Drug companies do this because it literally costs a billion dollars to develop a new drug, get FDA approval, and bring it to market. They have to recoup their cost and make some profit before the patent expires, and anyone that can mix chemicals can manufacture it (i.e. generics).
The new biologic medicines (like Enbrel, etc.) are actually manufactured by genetically modified bacteria. Those are incredibly expensive (like $1,000 per week), but it's unlikely there will ever be a generic version. The manufacturer isn't going to hand out their bacterial cultures, and it will be difficult for another manufacturer develop and get approval for one on their own.
Drugs are cheaper in foreign countries because they can’t be sued. I heard a pharmacy guru on radio say 90% of the cost of drugs in the US is for legal reasons.
And it’s nearly impossible for your drug to not be ‘proven’ to have ‘side effects’ at some point in time. Heaven help the pharmacorp being sued for side effects caused by people being on their stuff for far longer than they could test-run for them, because the lawyers will have no regard for how bad the economy sucks for you at the present.
Look at the Tv ads for “join a class action suit if you were hurt by baby powder!”. Complete and utter bilge but not only is there a good chance the suit wins, literally any other drug is now vulnerable because what is milder than talcum powder?
Bingo! Almost all products in the US factor in the cost of future litigation. Tort reform would help this issue. But how are we going to get real tort reform when the people writing the laws are lawyers?
I took Nexium for a long time. My kidney is damaged pretty bad. Now lawyers are asking for people to join the class action suit against Nexium. Yet Nexium is still being sold.
I don’t know if it’s what damaged my kidney. I also had dye injected in me twice in 4 days when they say there should be 6 months between injections. So, which one did the damage?
We face a choice of high-priced drugs or none at all. If the government puts a price cap on drugs, they will disappear off the shelf just as surely as food has disappeared in Venezuela.
When you have doctors pushing the latest, highest cost, most side effect riddled drugs just out, of course you will see a spike in cost. They wanted hubby on Crestor, high side effects and cost, he takes a low cost older cholesterol drug that has a generic at a much lower cost that works as well and has less side effects. Slick ad campaigns made it the #1 cholesterol drug. Not that it works better than older less side effect riddled ones.
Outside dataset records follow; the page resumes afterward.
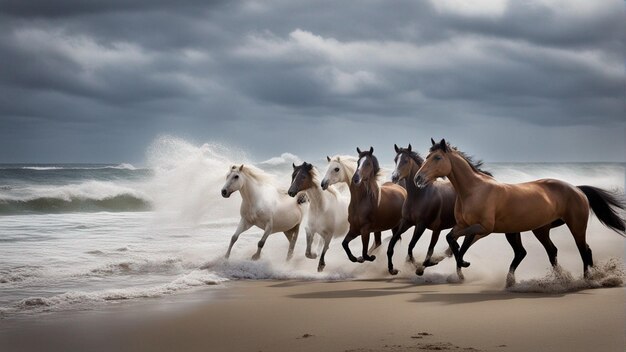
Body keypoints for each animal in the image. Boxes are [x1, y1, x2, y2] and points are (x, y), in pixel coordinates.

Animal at [414, 138, 624, 286]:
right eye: (426, 157)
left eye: (437, 158)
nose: (418, 178)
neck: (473, 190)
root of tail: (577, 188)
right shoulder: (465, 226)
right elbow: (453, 241)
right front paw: (440, 266)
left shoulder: (484, 228)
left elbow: (456, 242)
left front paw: (461, 265)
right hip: (537, 229)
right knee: (544, 252)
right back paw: (553, 280)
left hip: (576, 226)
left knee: (583, 250)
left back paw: (587, 280)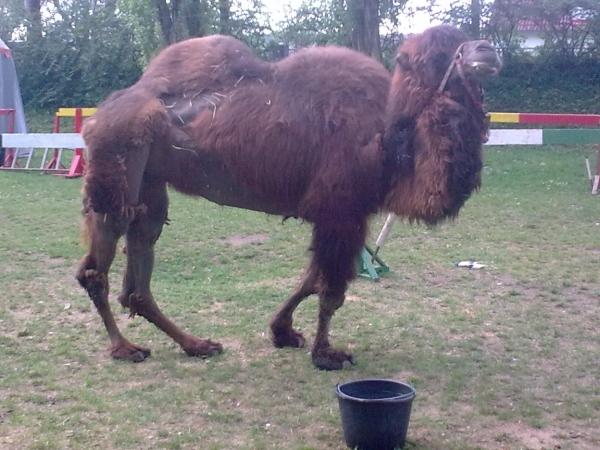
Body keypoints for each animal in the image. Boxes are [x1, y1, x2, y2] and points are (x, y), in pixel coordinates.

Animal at [76, 25, 501, 370]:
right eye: (437, 56)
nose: (487, 50)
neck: (388, 141)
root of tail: (100, 113)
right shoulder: (341, 210)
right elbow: (330, 289)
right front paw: (326, 355)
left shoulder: (339, 216)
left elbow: (311, 279)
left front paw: (283, 332)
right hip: (115, 167)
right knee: (97, 266)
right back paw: (125, 348)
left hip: (150, 180)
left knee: (139, 268)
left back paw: (196, 344)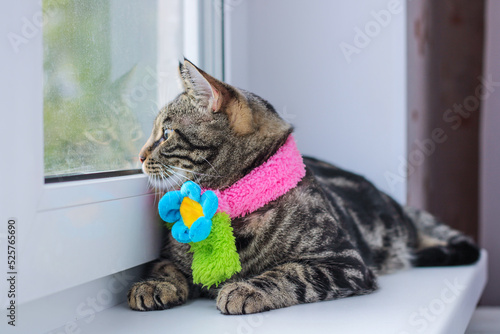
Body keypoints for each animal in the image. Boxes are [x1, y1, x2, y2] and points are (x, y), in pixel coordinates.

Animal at [127, 59, 478, 314]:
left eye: (166, 134)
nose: (139, 156)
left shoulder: (345, 262)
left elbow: (292, 273)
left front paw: (247, 288)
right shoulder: (168, 255)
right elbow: (164, 265)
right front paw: (153, 284)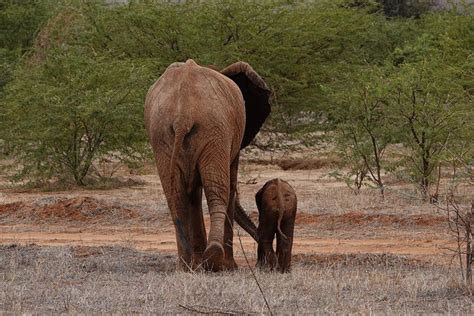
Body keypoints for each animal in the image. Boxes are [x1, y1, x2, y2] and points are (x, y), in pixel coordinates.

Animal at [143, 59, 270, 272]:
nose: (264, 255)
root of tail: (183, 115)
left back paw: (187, 266)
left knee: (176, 195)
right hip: (213, 131)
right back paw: (215, 260)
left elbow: (193, 193)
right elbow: (230, 185)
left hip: (163, 135)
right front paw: (229, 266)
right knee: (218, 190)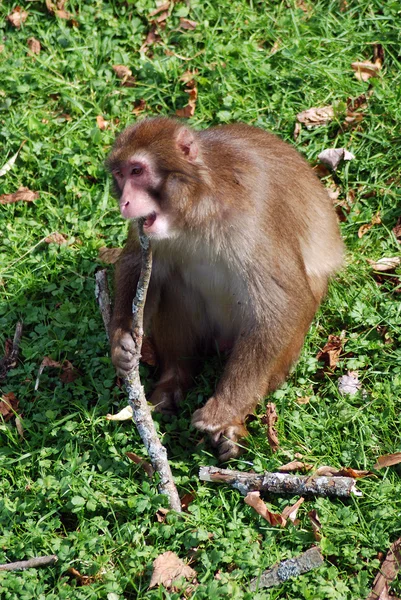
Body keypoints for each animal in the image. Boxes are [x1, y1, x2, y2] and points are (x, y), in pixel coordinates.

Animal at [106, 117, 344, 462]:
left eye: (137, 171)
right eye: (120, 175)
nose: (124, 201)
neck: (197, 210)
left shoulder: (254, 216)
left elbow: (282, 304)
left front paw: (223, 411)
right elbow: (136, 263)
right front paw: (121, 342)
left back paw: (232, 427)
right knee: (173, 284)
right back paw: (173, 381)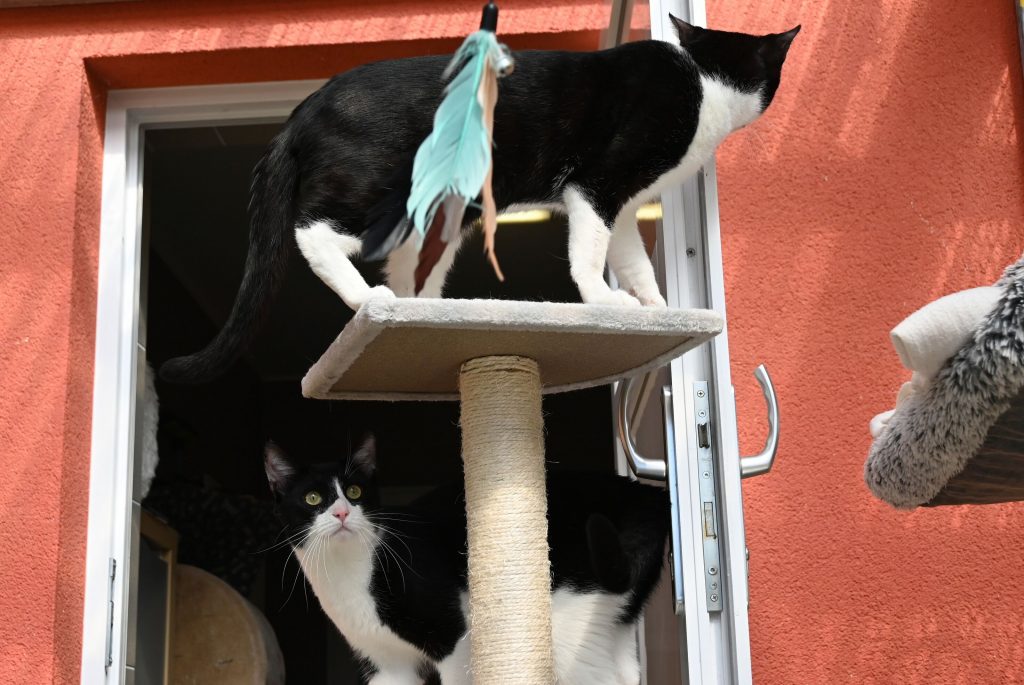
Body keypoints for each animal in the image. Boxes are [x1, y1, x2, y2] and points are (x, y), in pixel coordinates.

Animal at [160, 17, 799, 384]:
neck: (702, 79)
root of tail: (304, 108)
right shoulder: (598, 183)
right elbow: (591, 255)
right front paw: (603, 303)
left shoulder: (621, 205)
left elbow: (633, 260)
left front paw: (662, 313)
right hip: (376, 188)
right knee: (312, 232)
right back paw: (369, 300)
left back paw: (420, 310)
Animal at [264, 436, 669, 684]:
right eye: (313, 498)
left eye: (354, 491)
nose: (342, 513)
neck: (348, 574)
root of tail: (645, 495)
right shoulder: (383, 664)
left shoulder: (452, 637)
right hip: (612, 618)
My DUMB PCP wants me on Lyrica 375 MG several times a day. I’ve already had a bad reaction to a lower doses. I’ll stick with my CHEAP, less addictive Valium for my Fibromyalgia and
Peripheral Neuropathy pain. Works, no side effects.
Then you have the fact she doesn’t listen, doesn’t follow proper testing guidelines, and writes scripts for full blown diabetes med based on a glucose reading taken after 1000 MG of Vit C. No meter to test, no A1C1, no Keytone testing. Made her give me a meter. 1 test strip per day. I’ve a Type 2 diabetic son. So I know what has to be done. If you suspect I have a ‘sugar’ issue send me to my ENDOCRINOLOGIST who treats my Hypothyroid. You Dr are NOT QUALIFIED to diagnosis the issue. Which is NOT a real health issue. Just a Vit C issue.
Then you have the $60 BILLION in fraud in Medicare to contend with. And Illegals being put on it to boot.